With CSA on the brink of a renegotiation of its television rights deal with pay provider SuperSport, it also means that any action Mthethwa takes could impact severely on the willingness of broadcasters to engage with CSA and therefore on the game's long-term finances.
However, whether Mthethwa's steps will be that drastic are not known yet at this stage. In a statement on Sunday morning, his office said he "will be taking the necessary steps required to exercise his rights in terms of the law prescripts next week".
Mthethwa's next moves may also cause complications at the ICC if his actions are viewed as government intervention. In 2018, when Zimbabwe's Sports and Recreation Commissions dissolved the Zimbabwe Cricket board, ZC had lodged a complaint of interference with the ICC but were suspended until the government sanction was lifted. Whether CSA will do similar is not known, although Mthethwa has previously written to the ICC explaining the need for an intervention and making a case for it not to be considered in contravention of the ICC's code.
That was in in October last year, and since then, Mthethwa has imposed an interim board on CSA, who were tasked with stabilising governance structures. The interim board has overseen the suspensions of several senior staff members who are undergoing disciplinary procedures and the restructure of South Africa's domestic game, but have been unable to get the Members' Council to agree to a majority independent board despite indications that they were being swayed.

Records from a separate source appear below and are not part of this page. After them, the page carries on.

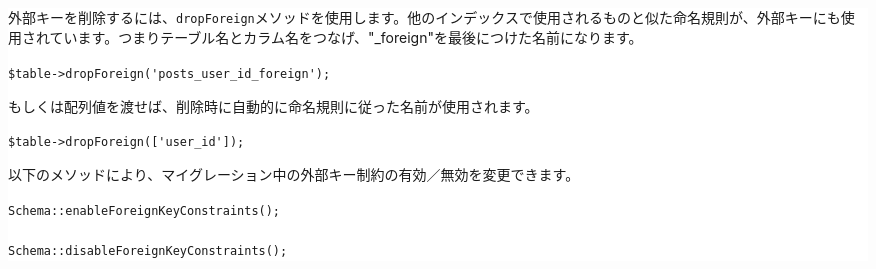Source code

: 外部キーを削除するには、`dropForeign`メソッドを使用します。他のインデックスで使用されるものと似た命名規則が、外部キーにも使用されています。つまりテーブル名とカラム名をつなげ、"_foreign"を最後につけた名前になります。

    $table->dropForeign('posts_user_id_foreign');

もしくは配列値を渡せば、削除時に自動的に命名規則に従った名前が使用されます。

    $table->dropForeign(['user_id']);

以下のメソッドにより、マイグレーション中の外部キー制約の有効／無効を変更できます。

    Schema::enableForeignKeyConstraints();

    Schema::disableForeignKeyConstraints();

On April 10, the Members' Council issued a statement saying they had come to an agreement with the interim board on the MOI as well as agreed with an independent board, but at a Special General Meeting on Saturday, only six of the 14 members voted that way, with five voting against and three abstentions.
That meant the MOI, with the framework for a majority independent board, could not be established. The Members' Council are reluctant to agree to a majority independent board even though it had agreed to do so as far back as 2012 in the aftermath of the 2012 bonus scandal, ostensibly because they want cricket to be run by only people involved in cricket structures, rather than by business people from the outside. CSA have been embroiled in administrative issues for the last 18 months and have rotated through three different acting CEOs following the suspension and subsequent dismissal of Thabang Moroe for misconduct.